● Work order
Please restate, word for word, each line from the one containing "middle dip: (421, 173)" through the end of the entries below.

──────

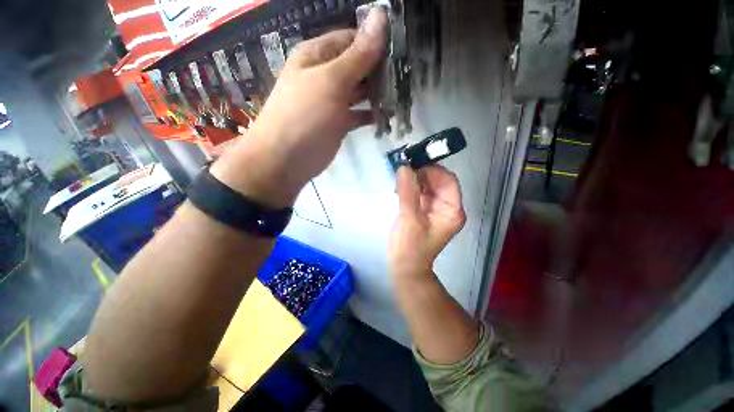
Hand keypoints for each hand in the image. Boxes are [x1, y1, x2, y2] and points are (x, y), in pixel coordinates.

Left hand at [211, 9, 387, 207]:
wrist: (286, 160)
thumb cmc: (305, 117)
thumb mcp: (331, 81)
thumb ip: (358, 55)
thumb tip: (380, 16)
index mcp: (317, 56)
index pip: (352, 39)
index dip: (376, 42)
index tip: (402, 51)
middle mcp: (325, 76)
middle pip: (358, 66)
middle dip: (380, 70)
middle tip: (407, 76)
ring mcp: (332, 101)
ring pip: (360, 91)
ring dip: (378, 93)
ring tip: (401, 95)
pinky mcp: (338, 123)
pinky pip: (358, 114)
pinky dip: (371, 114)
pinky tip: (387, 116)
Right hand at [389, 166, 466, 278]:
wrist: (404, 267)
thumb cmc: (410, 246)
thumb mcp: (409, 218)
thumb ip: (407, 192)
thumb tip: (403, 166)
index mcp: (452, 210)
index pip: (448, 181)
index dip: (432, 169)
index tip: (413, 164)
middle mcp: (446, 206)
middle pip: (437, 181)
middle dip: (421, 173)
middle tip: (403, 168)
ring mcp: (434, 208)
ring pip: (426, 185)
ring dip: (414, 179)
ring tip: (399, 177)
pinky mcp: (423, 210)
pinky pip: (418, 192)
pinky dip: (409, 187)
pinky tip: (399, 186)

──────

● Solution to this problem
middle dip: (421, 173)
middle tip: (403, 168)
ring mcp: (434, 208)
ring pip: (426, 185)
ring dip: (414, 179)
ring tip: (399, 177)
pinky mcp: (423, 210)
pinky pip: (418, 192)
pinky dip: (409, 187)
pinky tip: (399, 186)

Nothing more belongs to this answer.